Psychology professor Dr. Christopher Ferguson, author of the study from Stetson University, US, says his findings go some way to explaining why people have different opinions about the effect of video games and suggests many of the reasons come down to generational issues. For parents, one way to close this gap is speaking to children and testing out the games themselves.

As long as video games have existed, people have thought about and studied their effect on behavior. But thirty years of research hasn’t fully answered the question of whether playing games causes harm and people still have conflicting opinions about the topic. Two experts – for example clinicians – can look at the same data and draw the opposite conclusion, so Dr. Ferguson wanted to understand what factors affect their opinions.

In the study he analyzes the opinions of 109 clinicians who work with children and families to see whether they believe video games are a problem for society.. Overall, there is no agreement – only 39.5% of clinicians think playing video games causes violent behaviour.

Most of the clinicians surveyed who have a hostile view towards video games are older and the majority of the clinicians surveyed are not gamers, reporting that they played zero hours of video games a week in the last six months. Dr. Ferguson says there is a generational effect at play.

EXERCISES:
(1) According to the video game study passage, what share of the clinicians think playing video games causes violent behavior?
(2) List every number the video game study passage gives about the clinicians in the study.
(3) Carry the video game study passage on from its last sentence.

DATA RECORDS:
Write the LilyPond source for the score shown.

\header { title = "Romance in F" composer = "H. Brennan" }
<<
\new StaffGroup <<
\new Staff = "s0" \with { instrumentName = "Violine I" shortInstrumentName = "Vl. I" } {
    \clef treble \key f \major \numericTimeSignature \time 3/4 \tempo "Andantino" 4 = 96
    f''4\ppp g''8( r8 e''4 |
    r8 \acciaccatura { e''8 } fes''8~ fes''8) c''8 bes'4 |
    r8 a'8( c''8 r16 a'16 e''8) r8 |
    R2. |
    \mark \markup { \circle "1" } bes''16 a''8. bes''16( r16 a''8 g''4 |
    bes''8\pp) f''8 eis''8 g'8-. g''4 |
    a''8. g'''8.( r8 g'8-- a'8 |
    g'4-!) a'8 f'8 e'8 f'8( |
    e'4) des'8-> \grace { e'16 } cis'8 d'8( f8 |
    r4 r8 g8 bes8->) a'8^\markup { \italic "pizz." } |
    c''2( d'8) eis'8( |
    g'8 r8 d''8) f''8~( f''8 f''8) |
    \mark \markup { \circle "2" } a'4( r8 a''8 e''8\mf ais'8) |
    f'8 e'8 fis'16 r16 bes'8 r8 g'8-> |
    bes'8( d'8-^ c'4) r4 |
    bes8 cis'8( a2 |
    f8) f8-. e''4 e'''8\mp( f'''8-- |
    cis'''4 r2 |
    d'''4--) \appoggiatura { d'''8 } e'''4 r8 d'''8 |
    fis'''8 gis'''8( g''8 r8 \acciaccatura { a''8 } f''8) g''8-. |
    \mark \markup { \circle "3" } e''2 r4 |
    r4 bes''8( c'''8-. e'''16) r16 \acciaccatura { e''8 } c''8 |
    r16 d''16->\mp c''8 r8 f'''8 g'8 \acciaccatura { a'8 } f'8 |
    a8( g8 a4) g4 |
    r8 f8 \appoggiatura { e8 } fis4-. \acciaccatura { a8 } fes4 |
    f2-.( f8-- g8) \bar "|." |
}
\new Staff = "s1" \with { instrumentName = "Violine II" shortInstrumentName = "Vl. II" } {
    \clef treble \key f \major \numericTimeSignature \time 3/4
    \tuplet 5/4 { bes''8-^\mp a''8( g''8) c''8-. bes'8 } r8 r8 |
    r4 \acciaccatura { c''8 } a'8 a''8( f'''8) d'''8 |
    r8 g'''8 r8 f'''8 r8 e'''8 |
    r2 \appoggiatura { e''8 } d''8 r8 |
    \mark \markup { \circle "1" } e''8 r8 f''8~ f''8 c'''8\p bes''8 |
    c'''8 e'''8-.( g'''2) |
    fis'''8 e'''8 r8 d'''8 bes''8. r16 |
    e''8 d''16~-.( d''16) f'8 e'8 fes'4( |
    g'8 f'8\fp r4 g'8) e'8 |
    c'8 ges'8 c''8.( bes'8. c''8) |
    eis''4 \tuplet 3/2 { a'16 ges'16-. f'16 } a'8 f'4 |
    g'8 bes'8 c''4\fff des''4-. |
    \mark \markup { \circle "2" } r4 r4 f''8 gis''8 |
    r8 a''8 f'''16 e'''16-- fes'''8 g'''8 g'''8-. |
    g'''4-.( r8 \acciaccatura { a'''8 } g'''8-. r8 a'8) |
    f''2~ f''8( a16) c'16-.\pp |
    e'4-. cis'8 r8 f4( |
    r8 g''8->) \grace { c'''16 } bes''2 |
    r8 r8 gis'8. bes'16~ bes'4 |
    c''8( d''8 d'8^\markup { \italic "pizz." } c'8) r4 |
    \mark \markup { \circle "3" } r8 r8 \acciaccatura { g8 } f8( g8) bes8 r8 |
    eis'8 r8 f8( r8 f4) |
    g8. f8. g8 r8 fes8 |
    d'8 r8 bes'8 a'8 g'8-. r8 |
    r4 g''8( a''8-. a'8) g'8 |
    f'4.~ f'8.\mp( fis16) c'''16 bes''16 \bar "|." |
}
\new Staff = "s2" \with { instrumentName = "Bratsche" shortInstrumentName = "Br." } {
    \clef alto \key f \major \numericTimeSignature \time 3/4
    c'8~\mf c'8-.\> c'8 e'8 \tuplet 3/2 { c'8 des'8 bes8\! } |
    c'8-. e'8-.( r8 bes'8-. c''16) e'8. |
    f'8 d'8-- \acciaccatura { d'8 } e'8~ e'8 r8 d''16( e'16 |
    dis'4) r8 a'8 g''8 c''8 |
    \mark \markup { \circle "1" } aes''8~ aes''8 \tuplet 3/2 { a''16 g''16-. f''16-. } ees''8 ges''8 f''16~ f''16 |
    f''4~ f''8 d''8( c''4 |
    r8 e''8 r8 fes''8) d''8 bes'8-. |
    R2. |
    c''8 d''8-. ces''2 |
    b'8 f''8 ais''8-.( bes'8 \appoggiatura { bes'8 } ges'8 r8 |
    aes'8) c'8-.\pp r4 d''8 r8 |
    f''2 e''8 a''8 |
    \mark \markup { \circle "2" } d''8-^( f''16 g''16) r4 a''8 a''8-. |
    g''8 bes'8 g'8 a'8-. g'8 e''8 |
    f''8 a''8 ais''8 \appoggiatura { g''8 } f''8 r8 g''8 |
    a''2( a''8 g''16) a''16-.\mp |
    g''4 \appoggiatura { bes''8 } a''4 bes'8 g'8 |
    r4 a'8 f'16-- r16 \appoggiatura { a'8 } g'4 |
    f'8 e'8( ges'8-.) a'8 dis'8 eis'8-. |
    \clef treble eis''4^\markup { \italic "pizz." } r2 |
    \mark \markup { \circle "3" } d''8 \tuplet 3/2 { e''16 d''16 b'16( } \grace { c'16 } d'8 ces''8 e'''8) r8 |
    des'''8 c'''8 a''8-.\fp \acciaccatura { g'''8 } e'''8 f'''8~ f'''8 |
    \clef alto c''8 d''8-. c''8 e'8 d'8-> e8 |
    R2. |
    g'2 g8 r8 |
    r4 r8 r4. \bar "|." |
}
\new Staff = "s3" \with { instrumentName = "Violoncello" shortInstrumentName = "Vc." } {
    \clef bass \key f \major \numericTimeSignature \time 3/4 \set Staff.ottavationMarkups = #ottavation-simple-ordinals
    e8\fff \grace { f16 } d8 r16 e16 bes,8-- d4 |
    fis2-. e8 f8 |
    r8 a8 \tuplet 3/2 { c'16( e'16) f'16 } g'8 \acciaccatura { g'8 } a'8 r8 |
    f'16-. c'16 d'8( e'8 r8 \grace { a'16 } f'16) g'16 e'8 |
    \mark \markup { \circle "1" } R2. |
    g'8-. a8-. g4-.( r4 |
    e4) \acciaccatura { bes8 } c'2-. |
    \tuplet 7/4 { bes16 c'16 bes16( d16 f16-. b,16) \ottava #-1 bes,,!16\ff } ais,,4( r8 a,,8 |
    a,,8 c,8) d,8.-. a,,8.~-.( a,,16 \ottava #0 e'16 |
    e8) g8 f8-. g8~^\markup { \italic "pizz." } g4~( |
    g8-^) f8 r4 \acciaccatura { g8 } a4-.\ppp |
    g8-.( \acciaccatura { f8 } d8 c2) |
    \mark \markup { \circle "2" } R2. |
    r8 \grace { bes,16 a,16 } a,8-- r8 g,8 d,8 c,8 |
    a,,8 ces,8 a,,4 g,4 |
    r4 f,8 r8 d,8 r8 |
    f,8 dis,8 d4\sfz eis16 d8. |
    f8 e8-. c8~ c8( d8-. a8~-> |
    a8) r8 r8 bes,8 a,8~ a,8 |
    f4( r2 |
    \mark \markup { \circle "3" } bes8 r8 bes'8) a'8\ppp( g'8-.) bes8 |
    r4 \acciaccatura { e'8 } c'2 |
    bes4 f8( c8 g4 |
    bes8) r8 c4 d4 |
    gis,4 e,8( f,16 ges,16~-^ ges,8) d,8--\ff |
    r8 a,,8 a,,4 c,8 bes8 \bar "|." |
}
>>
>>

RESULTS FOR EACH TASK:
(1) 39.5%

(2)
- 109 (the number of clinicians whose opinions were analyzed)
- 39.5% (the share who think playing video games causes violent behavior)
- zero (the hours of video games a week most of them reported playing)
- six (the months that period covered)

(3)
“Older people who are parents or grandparents don’t tend to use new media, such as video games, and they often only see clips of its worst examples, so they believe there is some potential to cause harm,” said Dr. Ferguson. “The young people who use the new media don’t buy into this, but no one listens to them because they’re kids.”

Dr. Ferguson suggests that to minimize the generation gap effect, parents could talk to their children about video games, and even try them out. “Ask kids why they like playing these games, and play them yourself,” he suggests. “Direct experience will give you much better insight than a 20 second clip on Fox News.”

This concern about new forms of media is not new. In the 1950s, there were Congressional hearings in the US over comic books causing juvenile delinquency. In the 1980s the story returned, but this time over the dangers of listening to rock music: some people thought it was causing suicide, violence and occultism in young people.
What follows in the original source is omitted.